By Ndungu Wainaina
The national government, while free to infiltrate its policies at the county levels, must do so through the structures recognized under the Constitution and not run parallel them. If it so desires, the national government may channel grants, whether conditional or unconditional to the county governments as additional revenue within the meaning of Article 202 and not any other entity which performs the functions allocated to the county by the Constitution.
The national government cannot purport to channel grants to an entity whose intended projects effectively undermine the role of the government at the county level
The national government is successfully pushing a legislative development philosophy that centralizes devolved functions. This is evidenced in the Water Act 2016, The National Drought Management Act 2016, the Land Laws (Amendment) Act 2016 and the Community Land Act 2016.

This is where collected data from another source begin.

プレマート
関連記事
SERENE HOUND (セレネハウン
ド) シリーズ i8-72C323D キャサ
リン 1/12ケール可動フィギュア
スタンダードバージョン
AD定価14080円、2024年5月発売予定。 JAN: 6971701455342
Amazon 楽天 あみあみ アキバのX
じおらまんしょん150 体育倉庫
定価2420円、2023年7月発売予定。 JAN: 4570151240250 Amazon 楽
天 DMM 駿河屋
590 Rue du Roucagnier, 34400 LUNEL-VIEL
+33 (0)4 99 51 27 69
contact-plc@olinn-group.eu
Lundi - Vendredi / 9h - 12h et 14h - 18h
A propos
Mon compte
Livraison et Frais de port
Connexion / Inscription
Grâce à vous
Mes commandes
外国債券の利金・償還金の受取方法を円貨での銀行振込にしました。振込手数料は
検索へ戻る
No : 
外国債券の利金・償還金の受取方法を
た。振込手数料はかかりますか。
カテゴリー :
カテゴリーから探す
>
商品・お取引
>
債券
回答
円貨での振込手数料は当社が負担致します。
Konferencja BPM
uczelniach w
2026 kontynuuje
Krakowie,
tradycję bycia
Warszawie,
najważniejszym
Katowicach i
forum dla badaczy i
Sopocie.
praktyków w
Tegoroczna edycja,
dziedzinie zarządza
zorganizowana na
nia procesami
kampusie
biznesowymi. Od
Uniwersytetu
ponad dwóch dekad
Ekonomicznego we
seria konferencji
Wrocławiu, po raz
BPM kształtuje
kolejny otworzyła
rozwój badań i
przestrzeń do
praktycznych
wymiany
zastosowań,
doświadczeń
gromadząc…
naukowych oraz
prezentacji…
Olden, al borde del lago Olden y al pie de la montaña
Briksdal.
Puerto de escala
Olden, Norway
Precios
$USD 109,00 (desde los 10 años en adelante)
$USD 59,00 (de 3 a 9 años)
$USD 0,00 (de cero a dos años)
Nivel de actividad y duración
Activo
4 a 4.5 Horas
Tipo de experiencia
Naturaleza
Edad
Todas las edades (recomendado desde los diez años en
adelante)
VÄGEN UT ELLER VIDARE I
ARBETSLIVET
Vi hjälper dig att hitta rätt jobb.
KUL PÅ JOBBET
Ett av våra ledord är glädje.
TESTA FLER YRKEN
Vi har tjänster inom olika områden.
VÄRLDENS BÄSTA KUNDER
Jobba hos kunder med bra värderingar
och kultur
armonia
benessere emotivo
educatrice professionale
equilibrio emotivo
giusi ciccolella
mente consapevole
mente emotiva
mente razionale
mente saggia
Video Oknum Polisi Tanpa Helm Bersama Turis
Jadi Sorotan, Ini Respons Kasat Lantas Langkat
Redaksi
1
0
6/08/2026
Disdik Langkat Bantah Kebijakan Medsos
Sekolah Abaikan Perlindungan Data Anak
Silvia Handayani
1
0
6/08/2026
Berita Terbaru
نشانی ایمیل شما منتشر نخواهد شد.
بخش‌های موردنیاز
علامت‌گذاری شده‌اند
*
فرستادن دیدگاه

In these laws, Cabinet Secretaries and national institutions have been conferred with massive discretion to implement developmental and regulatory functions that the Constitution requires to be undertaken at the sub-national level.

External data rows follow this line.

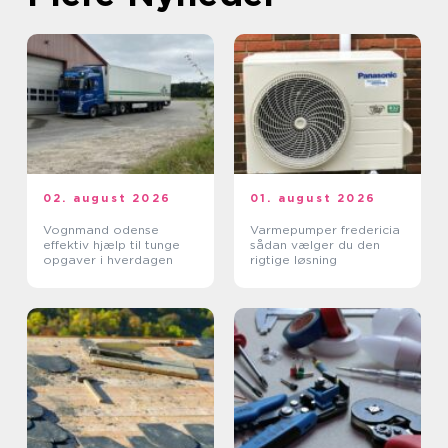
02. august 2026
01. august 2026
Vognmand odense
Varmepumper fredericia
effektiv hjælp til tunge
sådan vælger du den
opgaver i hverdagen
rigtige løsning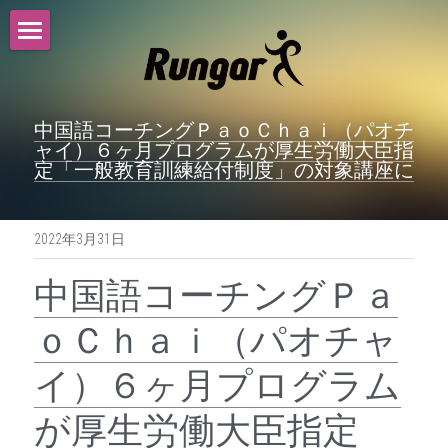
トップ
サービス
中国語コーチングＰａｏＣｈａｉ（パオチ
ャイ）６ヶ月プログラムが厚生労働大臣指
ニュース
定「一般教育訓練給付制度」の対象講座に
採用情報
2022年3月31日
会社概要
中国語コーチングＰａ
沿革
ｏＣｈａｉ（パオチャ
お問い合わせ
イ）６ヶ月プログラム
が厚生労働大臣指定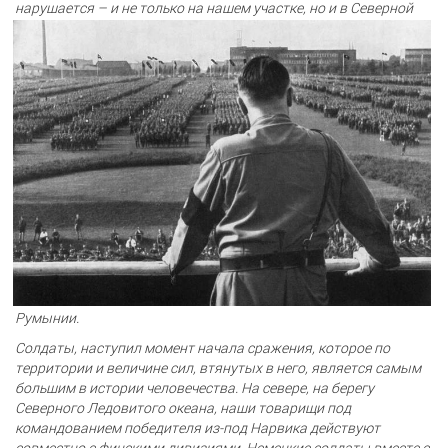
нарушается – и не только на нашем участке, но и в
Северной
Румынии.
Солдаты, наступил момент начала сражения, которое по
территории и величине сил, втянутых в него, является самым
большим в истории человечества. На севере, на берегу
Северного Ледовитого океана, наши товарищи под
командованием победителя из-под Нарвика действуют
совместно с финскими дивизиями. Немецкие солдаты вместе с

Secondly, the new laws don’t provide in any way, how the two levels of government will cooperate and consult in the execution of exclusive or concurrent functions . A meaningful and conceptually satisfying legislative proposal must perforce embrace the post 2010 constitutional verity that legislation at the national level should clearly outline how the two levels of government will cooperate, consult and relate in the execution of concurrent functions. It must clearly delineate the regulatory powers of a national entity and the county governments.